The Bureaucratic Gauntlet: Silos and Permissions
The most frequently cited and time-consuming problem is gaining access to data in the first place. Professionals described a frustrating gauntlet of "org silos, security, and permissions" that can stall a project before it even begins. A common scenario involves needing production data for analysis, but the team that owns the data is (understandably) unwilling to grant direct database access. Instead, they provide an API.
However, these APIs are typically designed for application use cases—accessing single records at a relatively slow rate—not for the bulk data extraction needed for exploratory analysis. This often leads to a painful process of trying to convince the other team to build a more appropriate bulk solution, sometimes only after the data engineer's repeated requests effectively perform a denial-of-service attack on the existing API.
The Never-Ending Task of Data Cleaning
Once access is granted, the next major hurdle is data quality. The "human factor" in data entry creates a seemingly endless task of cleaning and standardization. One of the most vivid examples shared was from a professional dealing with a dataset of 2.5 billion rows where the country name "Austria" was misspelled over 11,000 different ways due to accents, spaces, different encodings, and simple typos. This single example highlights a problem that scales across hundreds of other fields, from city names to product codes.
While some build custom solutions, like using a 'dictionary' of valid values to pre-validate entries or even auto-correct simple misspellings, these methods have limits. They can't easily catch more complex, combinatorial errors, such as a user entering a valid city and state that don't belong together (e.g., "London, Texas").
The Friction of Modern Tooling and "Work About the Work"

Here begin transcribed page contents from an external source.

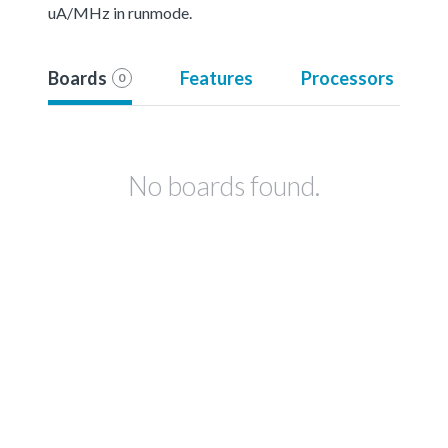
uA/MHz in runmode.
Boards
Features
Processors
0
No boards found.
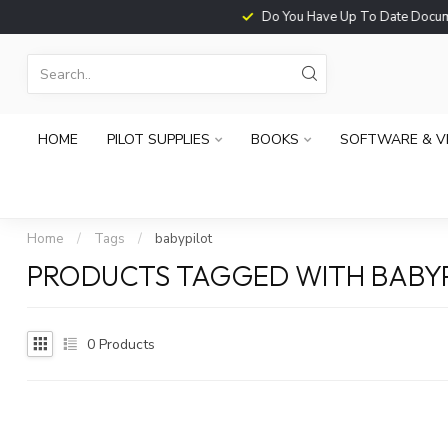
Do You Have Up To Date Documents?
HOME
PILOT SUPPLIES
BOOKS
SOFTWARE & V
Home
/
Tags
/
babypilot
PRODUCTS TAGGED WITH BABY
0
Products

Even with clean data, the tools and workflows themselves introduce significant friction. One founder described the soul-crushing feeling of doing the same thing multiple times in different windows—what they termed "work about the work."
A typical request might follow this pattern:
- A data request comes in via Slack.
- The analysis is performed, and a conclusion is shared back in the Slack thread.

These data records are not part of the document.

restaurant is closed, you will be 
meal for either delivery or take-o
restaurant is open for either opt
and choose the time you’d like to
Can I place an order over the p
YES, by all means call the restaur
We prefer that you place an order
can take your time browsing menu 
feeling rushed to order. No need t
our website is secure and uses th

- A Jira ticket must be created to formally document the task and its outcome.
- A Notion document is written to preserve the findings for the record.
This cycle of copying and pasting context between communication layers (chat) and execution layers (tasks, docs) is seen as a major source of "fake work" and a waste of human potential.
Other tooling-related frustrations include:
- Excel Hell: The difficulty of working with proprietary Excel spreadsheets that lack documentation, hide functions, and are difficult to reuse or repurpose.
- Schema Exploration: A specific need was identified for a tool that can quickly summarize all the different schema "variations" within a single JSON column in a database, a common challenge with semi-structured data.
- Human-Centric Needs: Beyond tooling, there's a need for better human processes, such as having a dedicated Product Owner for data products to handle requirements gathering, a task that often falls to the engineers themselves.